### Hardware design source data
━━━━━━━━━━━━━━━━━━━━
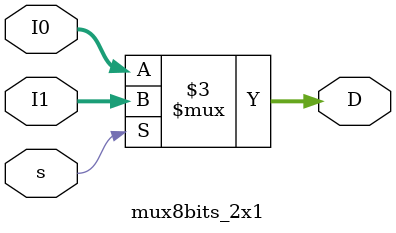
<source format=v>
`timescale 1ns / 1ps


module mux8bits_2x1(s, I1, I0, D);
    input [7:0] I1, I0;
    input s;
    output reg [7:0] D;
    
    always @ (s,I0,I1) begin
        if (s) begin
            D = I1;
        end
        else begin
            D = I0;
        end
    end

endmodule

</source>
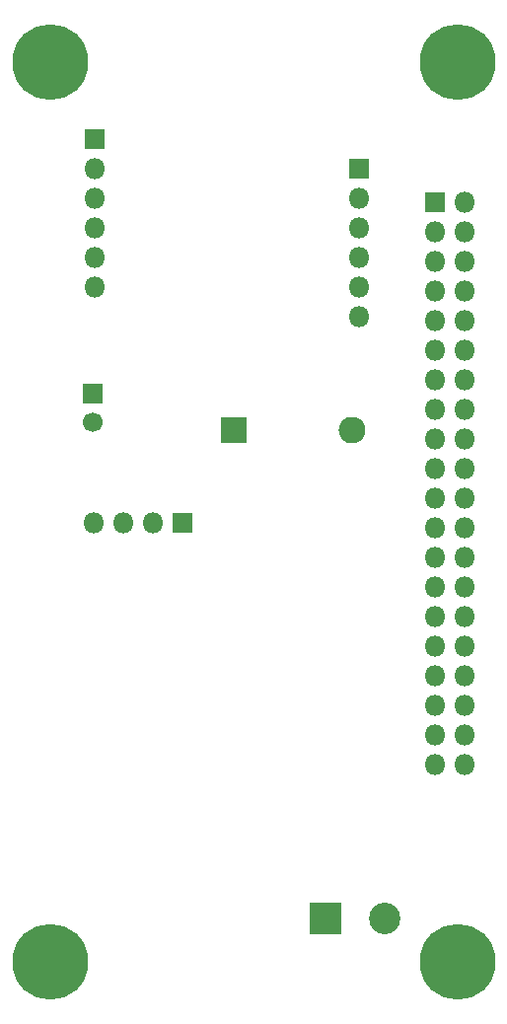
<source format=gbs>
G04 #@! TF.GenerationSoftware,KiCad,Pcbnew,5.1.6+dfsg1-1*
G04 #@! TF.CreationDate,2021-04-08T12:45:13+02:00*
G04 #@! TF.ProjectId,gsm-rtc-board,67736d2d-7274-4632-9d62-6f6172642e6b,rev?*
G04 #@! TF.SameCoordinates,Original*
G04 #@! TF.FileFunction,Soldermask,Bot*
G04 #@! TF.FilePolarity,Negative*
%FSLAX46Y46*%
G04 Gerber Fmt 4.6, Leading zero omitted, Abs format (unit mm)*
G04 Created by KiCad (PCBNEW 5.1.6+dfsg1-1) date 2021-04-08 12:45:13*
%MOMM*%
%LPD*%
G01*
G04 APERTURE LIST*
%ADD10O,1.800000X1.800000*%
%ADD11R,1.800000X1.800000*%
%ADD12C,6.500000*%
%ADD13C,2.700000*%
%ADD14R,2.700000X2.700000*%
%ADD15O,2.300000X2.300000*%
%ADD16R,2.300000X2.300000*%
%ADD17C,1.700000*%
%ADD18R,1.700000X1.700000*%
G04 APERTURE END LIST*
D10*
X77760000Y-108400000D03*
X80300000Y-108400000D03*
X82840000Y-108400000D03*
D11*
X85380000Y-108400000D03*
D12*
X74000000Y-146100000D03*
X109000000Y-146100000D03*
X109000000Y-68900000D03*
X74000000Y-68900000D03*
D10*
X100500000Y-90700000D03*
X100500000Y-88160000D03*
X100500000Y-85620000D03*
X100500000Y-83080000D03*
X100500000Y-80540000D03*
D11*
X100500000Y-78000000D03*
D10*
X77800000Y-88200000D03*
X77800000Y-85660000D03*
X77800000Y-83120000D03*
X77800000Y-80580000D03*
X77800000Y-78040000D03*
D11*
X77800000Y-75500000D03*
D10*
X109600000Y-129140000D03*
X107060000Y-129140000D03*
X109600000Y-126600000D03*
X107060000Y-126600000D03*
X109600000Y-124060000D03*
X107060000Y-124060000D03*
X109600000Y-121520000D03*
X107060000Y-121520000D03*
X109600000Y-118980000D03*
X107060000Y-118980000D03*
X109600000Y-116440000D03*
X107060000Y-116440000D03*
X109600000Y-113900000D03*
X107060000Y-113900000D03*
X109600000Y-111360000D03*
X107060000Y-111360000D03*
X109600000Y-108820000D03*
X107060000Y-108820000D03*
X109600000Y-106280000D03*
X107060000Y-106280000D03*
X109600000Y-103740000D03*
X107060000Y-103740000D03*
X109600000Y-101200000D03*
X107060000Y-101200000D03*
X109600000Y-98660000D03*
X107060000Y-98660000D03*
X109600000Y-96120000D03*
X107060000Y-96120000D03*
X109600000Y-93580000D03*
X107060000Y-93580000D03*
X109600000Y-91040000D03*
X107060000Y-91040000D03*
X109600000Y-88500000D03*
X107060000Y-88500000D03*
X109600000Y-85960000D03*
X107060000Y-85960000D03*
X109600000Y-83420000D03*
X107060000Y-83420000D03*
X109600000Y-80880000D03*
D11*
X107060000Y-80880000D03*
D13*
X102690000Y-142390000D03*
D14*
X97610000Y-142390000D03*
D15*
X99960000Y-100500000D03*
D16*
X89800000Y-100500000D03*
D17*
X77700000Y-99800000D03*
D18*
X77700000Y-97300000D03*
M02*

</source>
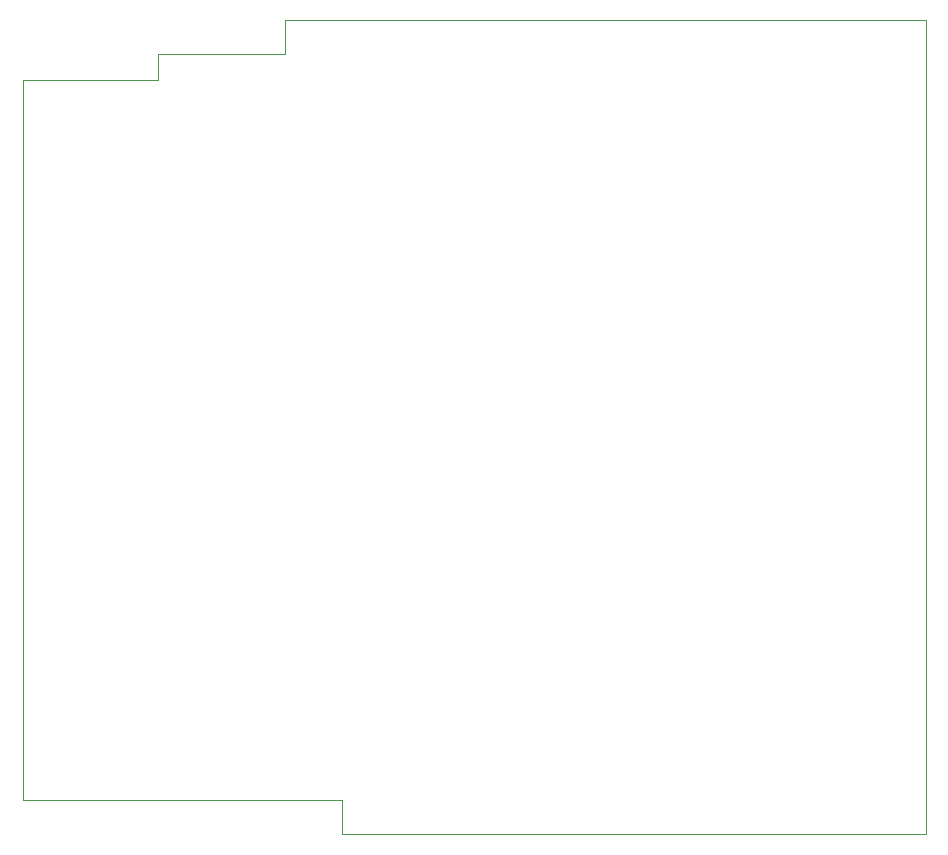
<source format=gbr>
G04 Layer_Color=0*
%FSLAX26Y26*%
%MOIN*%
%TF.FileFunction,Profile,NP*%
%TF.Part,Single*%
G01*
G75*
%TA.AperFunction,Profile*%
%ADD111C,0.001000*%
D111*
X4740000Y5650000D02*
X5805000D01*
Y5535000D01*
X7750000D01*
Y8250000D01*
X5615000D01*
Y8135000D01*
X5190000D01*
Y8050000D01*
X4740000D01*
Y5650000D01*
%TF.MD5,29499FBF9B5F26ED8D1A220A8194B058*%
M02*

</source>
━━━━━━━━━━━━━━━━━━━━
### What is expected
Where the line containing "X102690000Y-142390000D03*" appears, begin writing out the lines word for word, and continue through the last line of the data, leaving out pictures.

### Solution
X102690000Y-142390000D03*
D14*
X97610000Y-142390000D03*
D15*
X99960000Y-100500000D03*
D16*
X89800000Y-100500000D03*
D17*
X77700000Y-99800000D03*
D18*
X77700000Y-97300000D03*
M02*

</source>
<source format=gbr>
G04 Layer_Color=0*
%FSLAX26Y26*%
%MOIN*%
%TF.FileFunction,Profile,NP*%
%TF.Part,Single*%
G01*
G75*
%TA.AperFunction,Profile*%
%ADD111C,0.001000*%
D111*
X4740000Y5650000D02*
X5805000D01*
Y5535000D01*
X7750000D01*
Y8250000D01*
X5615000D01*
Y8135000D01*
X5190000D01*
Y8050000D01*
X4740000D01*
Y5650000D01*
%TF.MD5,29499FBF9B5F26ED8D1A220A8194B058*%
M02*

</source>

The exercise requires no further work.